Car, voilà, il y découvrait quelque chose de stupéfiant.
« Un clocher, s’il est insaisissable pendant des jours, a plus de valeur qu’une théorie complète du Monde. Voir dans le gros cahier l’arrivée devant le Campanile – et aussi Zohar », notait Proust[16].
Sefer ha-Zohar, en hébreu le traité de la Splendeur, un ouvrage compilé au XIIIe siècle par un cabaliste espagnol et traduit en latin au XVIe, quand la Cabale se diffusa dans le monde chrétien.
La théorie de Saurat trouvait un appui solide. Maurois détenait désormais la preuve matérielle que Proust s’était intéressé au Zohar. Mais il ne s’agissait surtout pas de le faire savoir.
Il fallut des années, plus d’un demi-siècle, pour que soit publiée la page où Proust signale en toutes lettres qu’il a lu le Zohar.

« Voici les noms », notait Proust. « Les choses ne sont pas des noms, les noms, dès que nous les pensons, ils deviennent des pensées, ils prennent rang dans la série des pensées d’alors en se mêlant à elles, et voici pourquoi Zohar est devenu quelque chose d’analogue à la pensée que j’avais avant de le lire, en regardant le ciel tourmenté, en pensant que j’allais voir Venise[17]. »
[1] Albert Cohen, « Le Juif et les romanciers français », Revue de Genève, mars 1923, p. 348.
[2] Gérard Valbert, Conversations avec Albert Cohen, L’Âge d’homme, p. 124.
[3] Maurice Barrès, Cahiers, cité par Léon Poliakov, Histoire de l’antisémitisme, Calmann-Lévy, t. II, p. 449.

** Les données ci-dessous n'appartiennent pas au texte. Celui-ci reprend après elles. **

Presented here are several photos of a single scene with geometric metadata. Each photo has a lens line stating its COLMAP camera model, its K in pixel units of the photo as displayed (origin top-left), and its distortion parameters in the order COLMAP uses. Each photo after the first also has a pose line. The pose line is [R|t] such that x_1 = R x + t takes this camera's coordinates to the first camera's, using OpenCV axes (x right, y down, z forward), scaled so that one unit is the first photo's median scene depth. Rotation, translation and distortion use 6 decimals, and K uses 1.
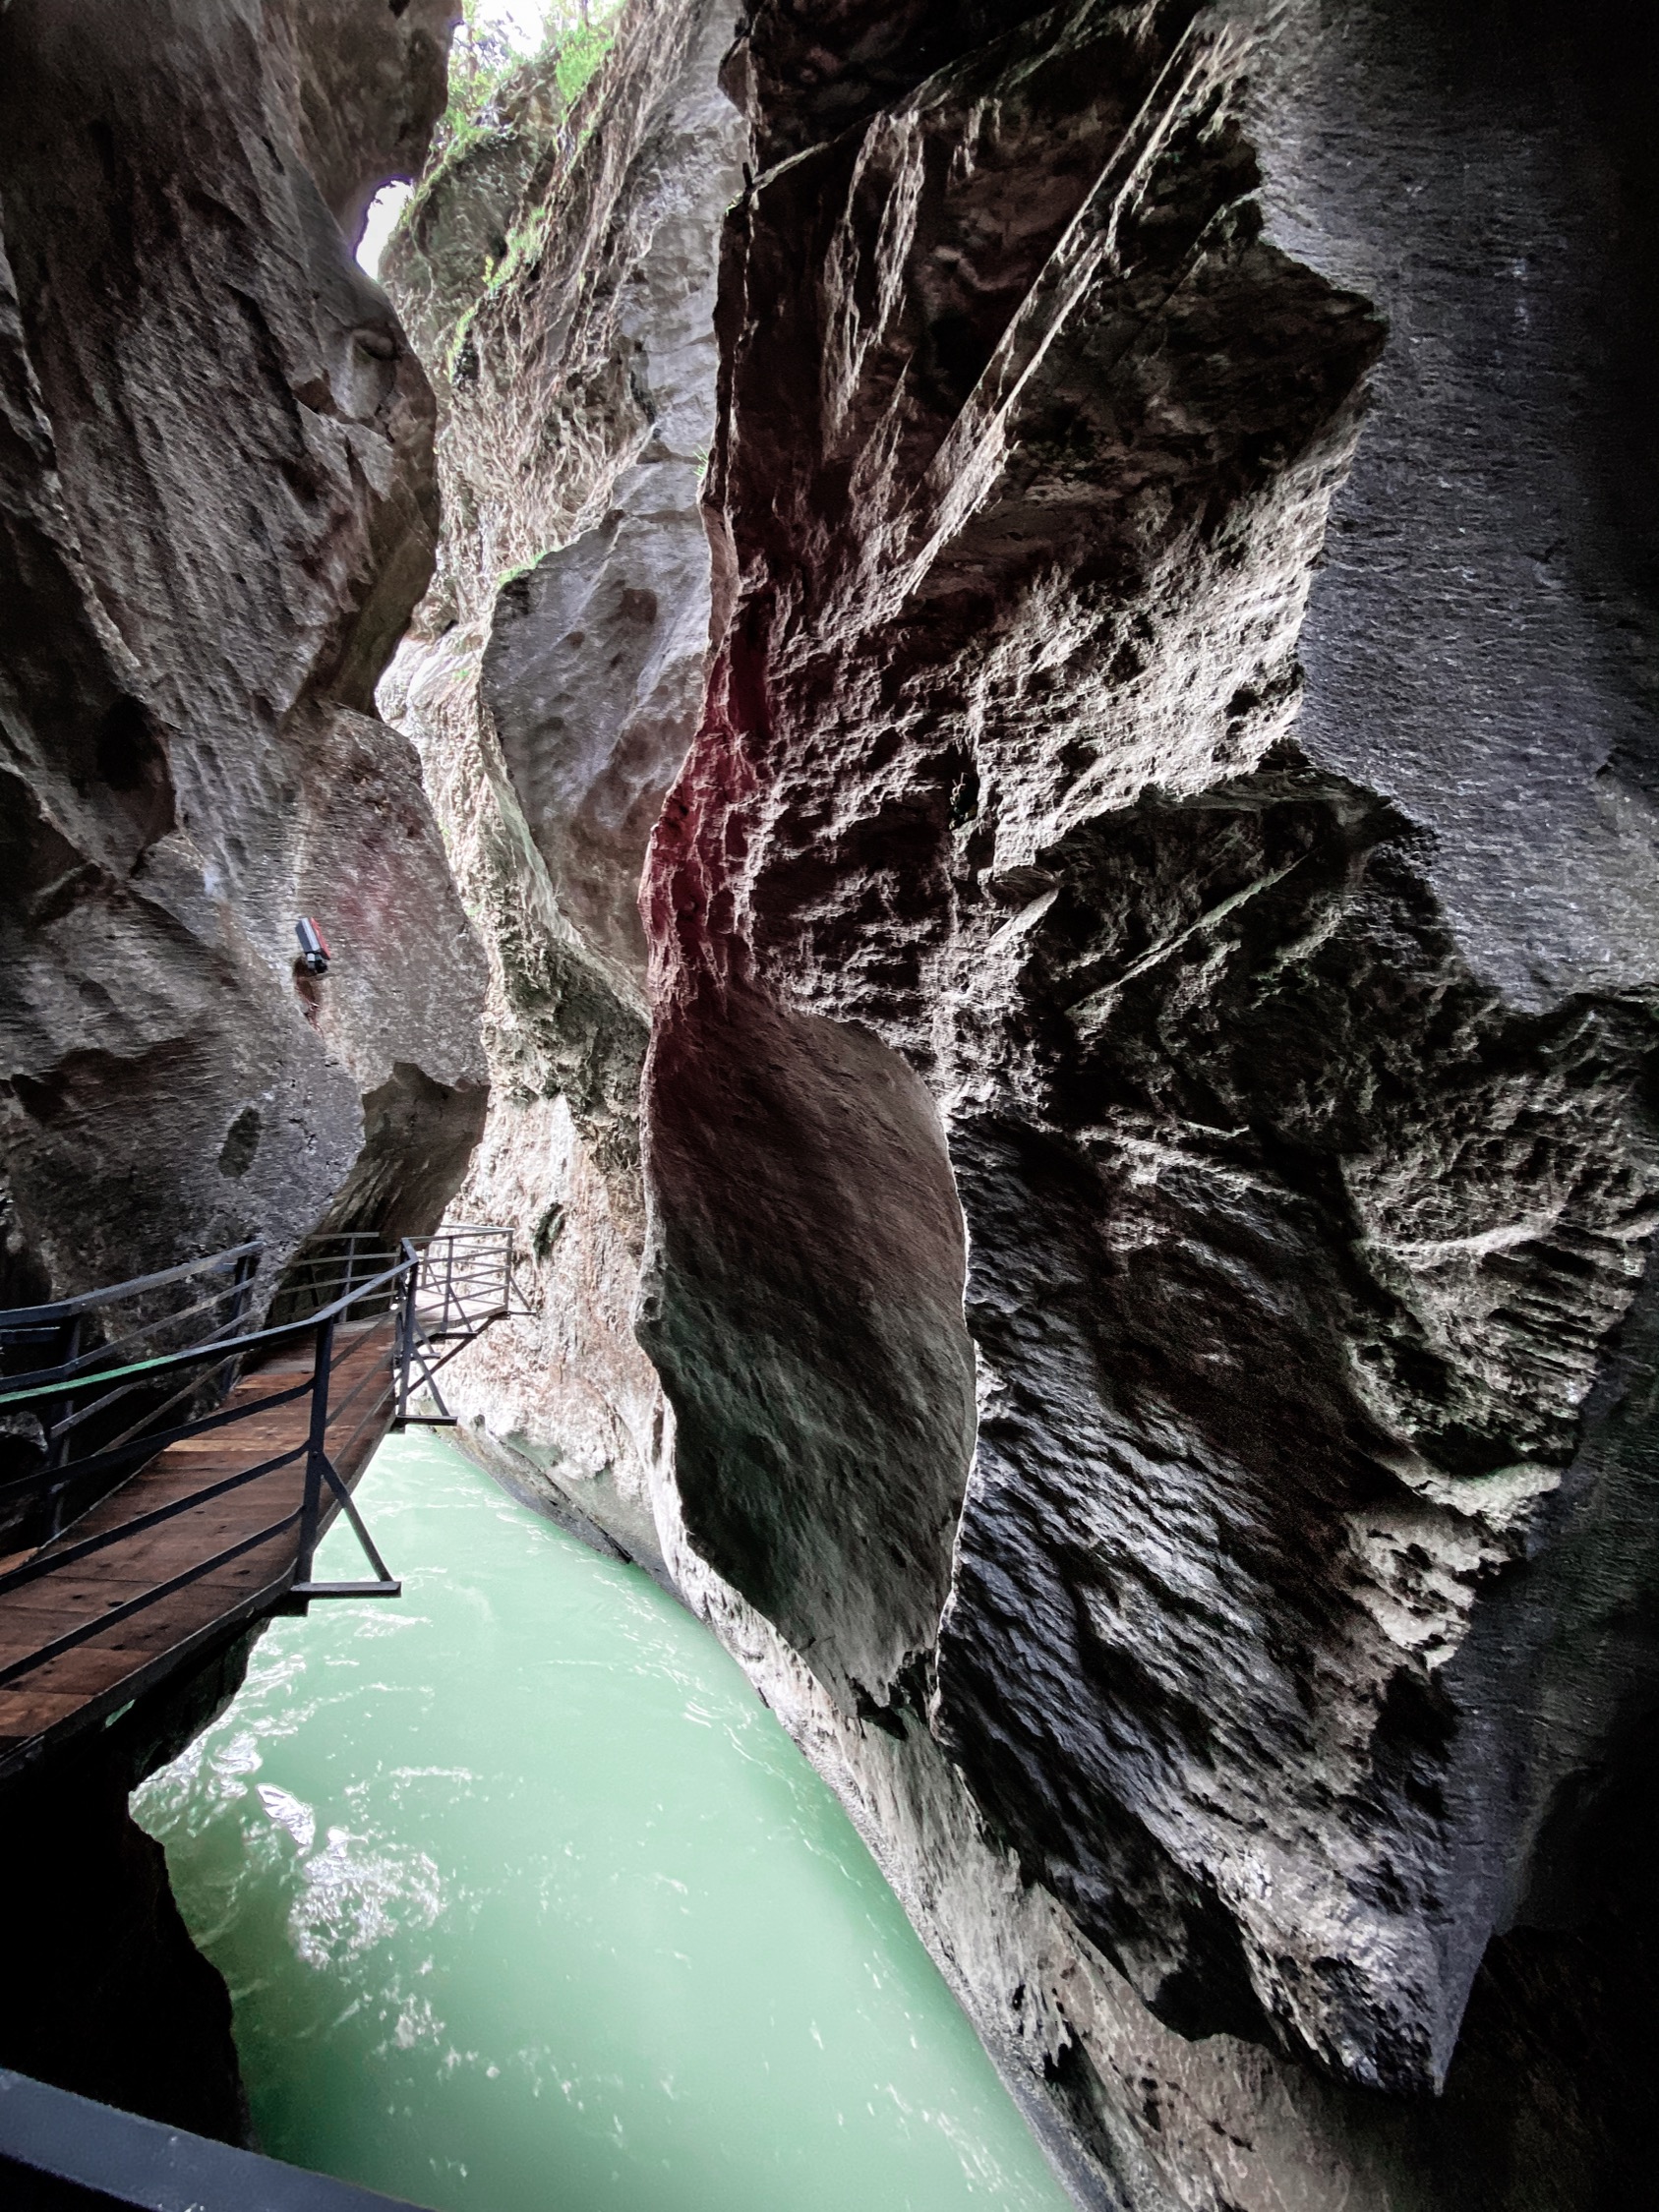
lens RADIAL K [[902.8, 0, 833.6], [0, 902.8, 1092.7], [0, 0, 1]] dist [0.020442, -0.023708]
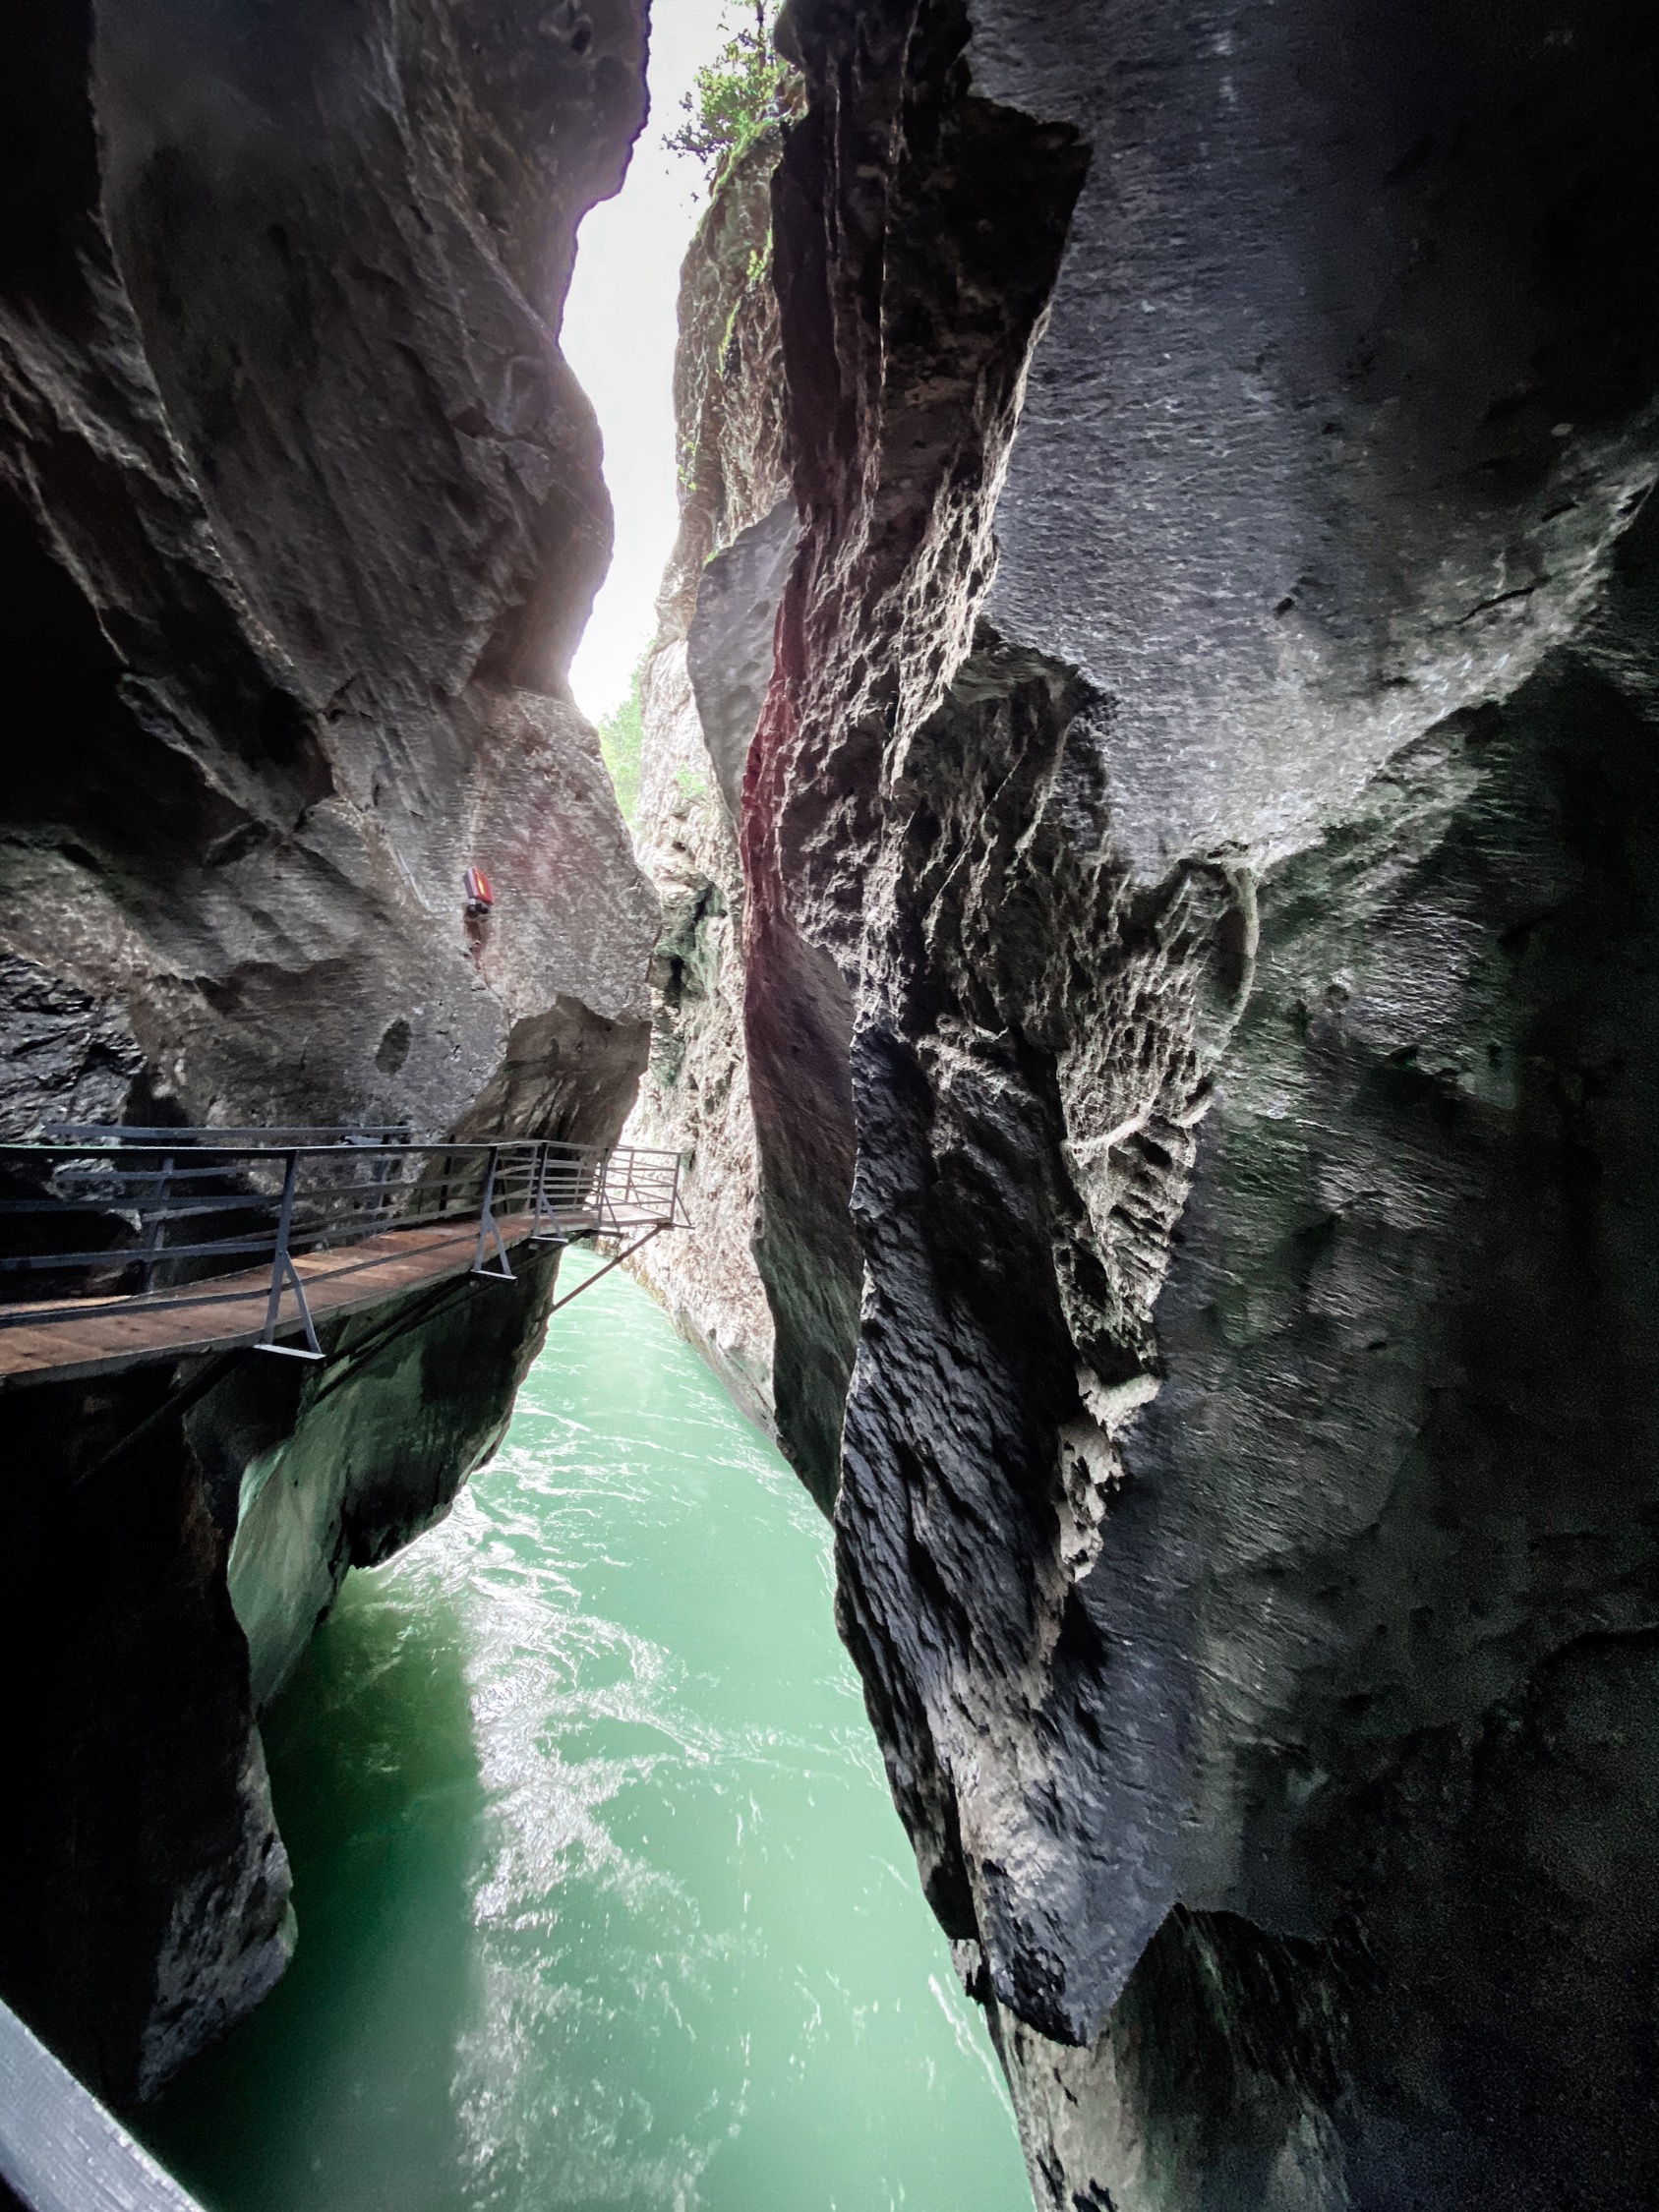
lens RADIAL K [[902.8, 0, 833.6], [0, 902.8, 1092.7], [0, 0, 1]] dist [0.020442, -0.023708]
pose [[0.944232, 0.053318, -0.324936, 0.501745], [-0.042193, 0.998260, 0.041196, 0.063120], [0.326568, -0.025189, 0.944838, 0.012813]]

[4] Charles Maurras, L’Action française, 12 mai 1921, cité par Léon Poliakov, Histoire de l’antisémitisme, Calmann-Lévy, t. II, p. 457.
[5] Denis Saurat, « Le Judaïsme de Proust », Les Marges (revue), Paris, 15 octobre 1925.
[6] Maurice Liber, sous le pseudonyme de Judaeus, « Les paradoxes de M. Spire », L’Univers israélite, 1er janvier 1927, p. 519.
[7] Marcel Proust, La Prisonnière, Pléiade, p. 693.
[8] Marcel Proust, Lettre à Lionel Hausser, 28 avril 1918, Lettres, Plon, p. 859-860. (C’est moi qui souligne.)
[9] Marcel Proust, La Prisonnière, Pléiade, p. 693.
[10] Marcel Proust, La Prisonnière, Pléiade, p. 693.
[11] Léon Pierre-Quint, Marcel Proust, sa vie, son œuvre, Sagittaire, p. 24.
[12] Léon Pierre-Quint, Marcel Proust, sa vie, son œuvre, Sagittaire, p. 24.
[13] Marcel Proust, La Prisonnière, Pléiade, p. 693.
[14] Léon Pierre-Quint, Une nouvelle lecture de Proust dix ans plus tard, Sagittaire, p. 37. (C’est moi qui souligne.)
[15] Suzy Mante-Proust, Souvenirs, dans Proust et les siens, Plon, p. 206.
[16] Marcel Proust, Carnets, Gallimard, p. 101-102.
[17] Marcel Proust, Cahier 5 du manuscrit de la Recherche, folio 53 verso, édité en ligne sur le site de la BnF : editions.bnf.fr.